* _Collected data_
•••••
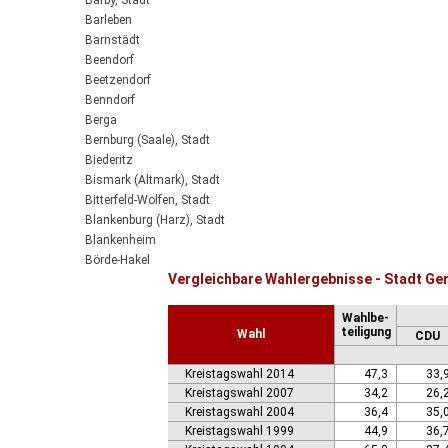
Barby, Stadt
Barleben
Barnstädt
Beendorf
Beetzendorf
Benndorf
Berga
Bernburg (Saale), Stadt
Biederitz
Bismark (Altmark), Stadt
Bitterfeld-Wolfen, Stadt
Blankenburg (Harz), Stadt
Blankenheim
Börde-Hakel
Vergleichbare Wahlergebnisse - Stadt Ge
Bördeaue
Bördeland
Wahlbe-
Borne
teiligung
Wahl
CDU
Bornstedt
Braunsbedra, Stadt
Kreistagswahl 2014
47,3
33,
Brücken-Hackpfüffel
Kreistagswahl 2007
34,2
26,
Bülstringen
Kreistagswahl 2004
36,4
35,
Burg, Stadt
Kreistagswahl 1999
44,9
36,
Burgstall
•••••
* _DIRECTIONS_
Except for the pictures, print the data above exactly.

* _FINISHED EXERCISE_
Barby, Stadt
Barleben
Barnstädt
Beendorf
Beetzendorf
Benndorf
Berga
Bernburg (Saale), Stadt
Biederitz
Bismark (Altmark), Stadt
Bitterfeld-Wolfen, Stadt
Blankenburg (Harz), Stadt
Blankenheim
Börde-Hakel
Vergleichbare Wahlergebnisse - Stadt Ge
Bördeaue
Bördeland
Wahlbe-
Borne
teiligung
Wahl
CDU
Bornstedt
Braunsbedra, Stadt
Kreistagswahl 2014
47,3
33,
Brücken-Hackpfüffel
Kreistagswahl 2007
34,2
26,
Bülstringen
Kreistagswahl 2004
36,4
35,
Burg, Stadt
Kreistagswahl 1999
44,9
36,
Burgstall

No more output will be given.